While government calls for social distancing have led some people to think they should use social media more, using these tools the wrong way can increase loneliness. A communications expert offers tips on using social media to improve connections.
As many people settle into new routines that severely limit their ability to see colleagues, friends, and family, they are hopping on social media hoping to revive some of those lost connections. However, one expert warns that if you’re not careful about how you use social media, you could end up feeling less connected and more depressed.
“If you’re already feeling anxious or upset, anything that is problematic offline can perpetuate online,” said Natalie Pennington, a University of Nevada-Las Vegas professor of communication studies. “In my own research, I interviewed people who quit social media.
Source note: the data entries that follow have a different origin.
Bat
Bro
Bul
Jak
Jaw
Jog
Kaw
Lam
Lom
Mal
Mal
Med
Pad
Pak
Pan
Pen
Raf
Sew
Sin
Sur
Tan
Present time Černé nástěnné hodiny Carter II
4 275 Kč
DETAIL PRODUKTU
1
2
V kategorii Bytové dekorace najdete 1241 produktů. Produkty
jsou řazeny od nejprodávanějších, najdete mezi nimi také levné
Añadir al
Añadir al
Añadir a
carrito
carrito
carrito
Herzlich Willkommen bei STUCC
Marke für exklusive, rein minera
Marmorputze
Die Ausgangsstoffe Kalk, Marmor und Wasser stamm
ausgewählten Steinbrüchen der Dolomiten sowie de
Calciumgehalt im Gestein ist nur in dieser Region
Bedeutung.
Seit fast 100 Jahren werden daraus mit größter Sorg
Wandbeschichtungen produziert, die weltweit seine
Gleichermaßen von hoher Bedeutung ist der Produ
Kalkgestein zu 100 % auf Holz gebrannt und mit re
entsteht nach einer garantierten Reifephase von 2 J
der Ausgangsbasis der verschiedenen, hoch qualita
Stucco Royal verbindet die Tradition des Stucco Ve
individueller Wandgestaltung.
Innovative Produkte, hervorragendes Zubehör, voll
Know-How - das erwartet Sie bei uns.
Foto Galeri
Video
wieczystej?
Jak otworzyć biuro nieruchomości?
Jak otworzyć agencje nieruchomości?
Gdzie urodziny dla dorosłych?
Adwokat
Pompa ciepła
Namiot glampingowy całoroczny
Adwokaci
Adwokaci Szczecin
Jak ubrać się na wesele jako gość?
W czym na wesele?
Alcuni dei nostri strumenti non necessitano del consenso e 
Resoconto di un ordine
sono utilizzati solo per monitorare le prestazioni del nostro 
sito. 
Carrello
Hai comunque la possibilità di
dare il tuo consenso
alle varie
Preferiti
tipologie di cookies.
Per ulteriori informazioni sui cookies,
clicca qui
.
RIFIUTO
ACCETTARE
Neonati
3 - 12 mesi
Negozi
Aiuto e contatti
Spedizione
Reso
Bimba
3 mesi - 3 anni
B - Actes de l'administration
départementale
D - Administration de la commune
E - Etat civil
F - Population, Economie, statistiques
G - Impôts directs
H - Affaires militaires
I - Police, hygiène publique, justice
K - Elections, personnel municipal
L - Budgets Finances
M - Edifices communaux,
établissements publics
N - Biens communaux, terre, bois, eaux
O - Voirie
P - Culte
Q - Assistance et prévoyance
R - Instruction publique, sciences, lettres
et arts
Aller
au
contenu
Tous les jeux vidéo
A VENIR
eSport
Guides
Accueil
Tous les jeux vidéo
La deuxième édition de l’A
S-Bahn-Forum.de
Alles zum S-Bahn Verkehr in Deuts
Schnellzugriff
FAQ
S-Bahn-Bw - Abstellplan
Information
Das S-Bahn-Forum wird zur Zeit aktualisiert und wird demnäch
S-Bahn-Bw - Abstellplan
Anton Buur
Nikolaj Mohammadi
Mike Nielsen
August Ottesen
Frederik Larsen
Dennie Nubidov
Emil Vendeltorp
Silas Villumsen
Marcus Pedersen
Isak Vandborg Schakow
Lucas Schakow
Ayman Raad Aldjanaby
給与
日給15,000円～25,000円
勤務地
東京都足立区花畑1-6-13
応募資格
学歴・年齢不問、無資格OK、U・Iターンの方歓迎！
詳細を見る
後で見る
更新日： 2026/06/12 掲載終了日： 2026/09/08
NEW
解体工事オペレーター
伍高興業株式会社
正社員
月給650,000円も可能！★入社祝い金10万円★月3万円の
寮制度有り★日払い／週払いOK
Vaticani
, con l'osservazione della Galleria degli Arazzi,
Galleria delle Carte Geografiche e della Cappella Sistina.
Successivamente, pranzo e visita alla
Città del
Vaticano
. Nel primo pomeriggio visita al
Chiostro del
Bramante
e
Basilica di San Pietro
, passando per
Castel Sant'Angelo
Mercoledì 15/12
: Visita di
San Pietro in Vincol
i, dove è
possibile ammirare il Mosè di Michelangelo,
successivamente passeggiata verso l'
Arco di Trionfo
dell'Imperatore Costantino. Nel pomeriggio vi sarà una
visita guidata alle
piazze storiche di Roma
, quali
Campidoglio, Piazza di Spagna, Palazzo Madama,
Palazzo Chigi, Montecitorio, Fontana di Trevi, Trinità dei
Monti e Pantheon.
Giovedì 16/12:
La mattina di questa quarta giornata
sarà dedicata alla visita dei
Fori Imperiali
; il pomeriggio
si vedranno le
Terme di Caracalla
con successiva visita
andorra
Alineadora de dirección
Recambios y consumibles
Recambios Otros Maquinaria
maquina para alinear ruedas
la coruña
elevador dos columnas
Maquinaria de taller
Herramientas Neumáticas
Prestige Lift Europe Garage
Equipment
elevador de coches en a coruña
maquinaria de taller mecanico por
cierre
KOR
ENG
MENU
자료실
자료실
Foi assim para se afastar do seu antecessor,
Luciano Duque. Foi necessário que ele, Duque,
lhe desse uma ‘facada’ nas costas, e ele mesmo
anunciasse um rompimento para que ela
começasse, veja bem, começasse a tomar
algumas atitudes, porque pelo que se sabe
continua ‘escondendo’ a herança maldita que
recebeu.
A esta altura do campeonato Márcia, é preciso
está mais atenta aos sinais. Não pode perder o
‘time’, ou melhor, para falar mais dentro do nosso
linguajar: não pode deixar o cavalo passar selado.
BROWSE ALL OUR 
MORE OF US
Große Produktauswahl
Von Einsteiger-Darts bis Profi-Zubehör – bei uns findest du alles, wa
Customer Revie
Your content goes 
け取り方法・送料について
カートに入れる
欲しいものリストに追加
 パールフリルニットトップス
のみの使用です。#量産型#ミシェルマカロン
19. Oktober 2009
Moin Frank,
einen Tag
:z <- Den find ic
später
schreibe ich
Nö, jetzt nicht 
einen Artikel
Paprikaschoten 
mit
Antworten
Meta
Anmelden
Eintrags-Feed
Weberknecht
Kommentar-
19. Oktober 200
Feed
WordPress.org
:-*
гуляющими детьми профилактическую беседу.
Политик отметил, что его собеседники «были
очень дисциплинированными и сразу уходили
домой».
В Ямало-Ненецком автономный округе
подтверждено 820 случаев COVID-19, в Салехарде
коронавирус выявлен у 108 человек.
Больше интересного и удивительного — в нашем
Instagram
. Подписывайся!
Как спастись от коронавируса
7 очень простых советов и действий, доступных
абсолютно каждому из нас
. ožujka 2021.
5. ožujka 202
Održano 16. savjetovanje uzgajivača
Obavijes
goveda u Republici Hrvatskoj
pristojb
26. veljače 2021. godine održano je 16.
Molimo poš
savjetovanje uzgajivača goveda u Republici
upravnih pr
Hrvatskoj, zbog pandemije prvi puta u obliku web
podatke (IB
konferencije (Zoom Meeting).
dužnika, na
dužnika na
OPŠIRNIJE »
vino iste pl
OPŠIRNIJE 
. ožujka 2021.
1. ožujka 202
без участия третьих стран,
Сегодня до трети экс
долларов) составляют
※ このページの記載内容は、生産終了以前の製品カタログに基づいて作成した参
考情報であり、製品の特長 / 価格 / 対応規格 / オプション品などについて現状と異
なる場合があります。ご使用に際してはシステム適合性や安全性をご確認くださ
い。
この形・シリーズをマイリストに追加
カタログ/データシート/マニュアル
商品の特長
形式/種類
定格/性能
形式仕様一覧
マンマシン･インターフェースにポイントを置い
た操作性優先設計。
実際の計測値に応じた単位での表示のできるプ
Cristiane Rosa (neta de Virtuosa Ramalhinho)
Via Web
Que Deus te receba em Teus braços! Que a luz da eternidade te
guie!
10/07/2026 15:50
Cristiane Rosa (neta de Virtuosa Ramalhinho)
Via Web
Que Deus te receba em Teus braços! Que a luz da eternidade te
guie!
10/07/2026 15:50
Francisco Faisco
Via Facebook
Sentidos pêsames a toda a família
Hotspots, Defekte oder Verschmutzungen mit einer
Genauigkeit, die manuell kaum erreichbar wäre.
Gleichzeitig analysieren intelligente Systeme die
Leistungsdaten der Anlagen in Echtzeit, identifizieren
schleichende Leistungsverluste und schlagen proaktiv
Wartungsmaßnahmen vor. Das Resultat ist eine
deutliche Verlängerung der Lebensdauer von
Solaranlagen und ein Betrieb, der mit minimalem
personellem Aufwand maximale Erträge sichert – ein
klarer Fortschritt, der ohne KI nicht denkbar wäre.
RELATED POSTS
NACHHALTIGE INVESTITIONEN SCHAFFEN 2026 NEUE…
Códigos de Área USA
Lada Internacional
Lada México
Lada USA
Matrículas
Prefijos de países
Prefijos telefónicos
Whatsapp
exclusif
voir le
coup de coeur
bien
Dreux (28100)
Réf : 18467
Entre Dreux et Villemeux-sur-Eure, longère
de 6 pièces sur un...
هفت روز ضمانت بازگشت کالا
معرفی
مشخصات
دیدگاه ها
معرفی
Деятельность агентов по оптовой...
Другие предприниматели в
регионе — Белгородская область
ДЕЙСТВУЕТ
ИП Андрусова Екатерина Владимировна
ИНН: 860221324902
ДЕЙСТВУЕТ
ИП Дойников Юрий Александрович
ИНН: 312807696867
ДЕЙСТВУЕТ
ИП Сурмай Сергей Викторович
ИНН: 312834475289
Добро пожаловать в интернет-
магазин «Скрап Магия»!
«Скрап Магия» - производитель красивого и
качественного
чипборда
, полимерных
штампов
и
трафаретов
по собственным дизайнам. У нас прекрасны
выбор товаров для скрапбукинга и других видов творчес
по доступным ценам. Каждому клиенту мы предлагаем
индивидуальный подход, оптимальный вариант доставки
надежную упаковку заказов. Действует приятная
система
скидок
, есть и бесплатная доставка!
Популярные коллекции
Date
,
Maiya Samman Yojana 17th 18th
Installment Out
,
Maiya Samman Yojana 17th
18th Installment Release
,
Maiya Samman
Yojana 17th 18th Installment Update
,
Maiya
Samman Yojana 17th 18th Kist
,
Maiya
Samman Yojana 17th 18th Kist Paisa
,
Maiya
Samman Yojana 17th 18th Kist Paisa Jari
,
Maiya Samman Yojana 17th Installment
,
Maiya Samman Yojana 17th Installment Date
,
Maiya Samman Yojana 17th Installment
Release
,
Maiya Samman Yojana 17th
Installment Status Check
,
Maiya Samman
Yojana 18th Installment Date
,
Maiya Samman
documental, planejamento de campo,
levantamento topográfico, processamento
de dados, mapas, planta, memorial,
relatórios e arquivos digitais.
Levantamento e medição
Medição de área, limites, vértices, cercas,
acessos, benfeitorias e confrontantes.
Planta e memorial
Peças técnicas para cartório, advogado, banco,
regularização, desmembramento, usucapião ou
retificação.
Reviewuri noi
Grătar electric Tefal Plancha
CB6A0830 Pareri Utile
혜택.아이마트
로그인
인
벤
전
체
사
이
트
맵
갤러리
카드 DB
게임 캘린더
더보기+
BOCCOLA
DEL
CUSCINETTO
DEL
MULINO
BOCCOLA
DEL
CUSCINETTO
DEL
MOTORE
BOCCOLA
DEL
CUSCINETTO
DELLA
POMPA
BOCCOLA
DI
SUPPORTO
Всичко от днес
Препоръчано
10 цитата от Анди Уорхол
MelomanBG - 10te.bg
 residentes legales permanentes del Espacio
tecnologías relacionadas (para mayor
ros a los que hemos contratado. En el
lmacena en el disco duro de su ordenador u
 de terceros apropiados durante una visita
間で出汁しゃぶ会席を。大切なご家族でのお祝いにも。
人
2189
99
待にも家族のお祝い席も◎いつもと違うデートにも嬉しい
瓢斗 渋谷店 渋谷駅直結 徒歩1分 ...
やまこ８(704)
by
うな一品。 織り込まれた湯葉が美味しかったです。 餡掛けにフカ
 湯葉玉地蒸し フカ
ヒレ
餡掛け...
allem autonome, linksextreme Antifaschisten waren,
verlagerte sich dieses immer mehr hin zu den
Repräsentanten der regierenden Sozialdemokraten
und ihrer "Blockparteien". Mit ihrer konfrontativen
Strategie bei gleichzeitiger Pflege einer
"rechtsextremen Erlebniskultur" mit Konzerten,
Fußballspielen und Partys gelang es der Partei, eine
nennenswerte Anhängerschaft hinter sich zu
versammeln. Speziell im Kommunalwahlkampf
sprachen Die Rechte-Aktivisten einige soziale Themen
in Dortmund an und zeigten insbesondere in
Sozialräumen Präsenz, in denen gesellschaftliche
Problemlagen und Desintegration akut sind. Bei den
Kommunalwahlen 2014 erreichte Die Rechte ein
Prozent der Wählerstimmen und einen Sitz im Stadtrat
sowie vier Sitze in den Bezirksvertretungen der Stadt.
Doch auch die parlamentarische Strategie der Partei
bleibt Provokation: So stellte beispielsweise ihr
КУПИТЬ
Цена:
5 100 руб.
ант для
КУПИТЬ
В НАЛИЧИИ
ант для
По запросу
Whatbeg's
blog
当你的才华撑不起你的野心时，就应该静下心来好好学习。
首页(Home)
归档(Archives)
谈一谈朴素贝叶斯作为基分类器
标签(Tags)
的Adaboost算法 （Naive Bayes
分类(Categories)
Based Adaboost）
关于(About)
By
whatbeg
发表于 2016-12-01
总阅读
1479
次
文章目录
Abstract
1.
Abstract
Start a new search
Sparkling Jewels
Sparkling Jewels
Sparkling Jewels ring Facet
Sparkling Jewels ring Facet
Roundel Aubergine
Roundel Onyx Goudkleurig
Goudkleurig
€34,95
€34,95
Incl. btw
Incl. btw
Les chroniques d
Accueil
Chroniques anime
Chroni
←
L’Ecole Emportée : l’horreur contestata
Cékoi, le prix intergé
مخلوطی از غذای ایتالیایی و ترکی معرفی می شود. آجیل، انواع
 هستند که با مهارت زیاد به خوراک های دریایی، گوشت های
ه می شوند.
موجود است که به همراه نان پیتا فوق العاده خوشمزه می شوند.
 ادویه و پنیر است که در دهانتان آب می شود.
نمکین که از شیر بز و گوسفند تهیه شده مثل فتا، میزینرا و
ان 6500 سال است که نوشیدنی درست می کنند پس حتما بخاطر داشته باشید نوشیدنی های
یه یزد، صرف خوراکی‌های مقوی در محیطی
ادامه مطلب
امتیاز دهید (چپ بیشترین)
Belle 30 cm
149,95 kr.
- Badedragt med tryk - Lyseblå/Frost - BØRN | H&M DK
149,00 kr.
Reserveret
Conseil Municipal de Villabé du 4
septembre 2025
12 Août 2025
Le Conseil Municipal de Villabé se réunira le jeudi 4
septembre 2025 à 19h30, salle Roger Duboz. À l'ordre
If they were already feeling pretty stressed day-to-day, when they logged on, they saw what they viewed as, ‘These people having this fantastic life, and I’m not. This person has a job and a family, and I don’t have those things.’”
Pennington said these feelings of loneliness or depression generally appear when people log on to social media with the intent to just watch or scroll through their feed and see what’s going on.
“When you log on, and you’re not actually talking to people, you don’t feel any less lonely,” she said. “You actually feel more lonely.”
To avoid these negative feelings, plan to be interactive while you’re on social media, rather than watching other people’s lives scroll by.
“The benefit in social media is connecting to people, so post a status update,” Pennington said. “I posted one last week that said, ‘Hey, I have more time to cook. Send me your favorite recipes.’ That was a broader connection because it allowed people to respond and interact.”
Liking and commenting on other posts can be helpful in providing feelings of social activity. She also recommends strengthening connections you’ve let wane. “You have an ability to reconnect,” Pennington said. “You can talk to someone you haven’t talked to in two years or five years.”
While people aren’t always friends with their colleagues on social media, Pennington recommended finding ways to connect with them as well. “Having those social relationships with colleagues are important,” she said. “We have a group text going. We have a once a week virtual happy hour with those who are newer faculty. We can use technology to sustain relationships. It’s just a matter of taking the time.”
Pennington added that the key to moving through this unique period is to reach out for those social connections and, maybe, ditch the current name given to what we’re doing.
“I really hate that everyone is saying to socially distance,” Pennington said. “This is physical distance. There are so many ways to stay connected. Some of my relationships are closer now than they were days before.”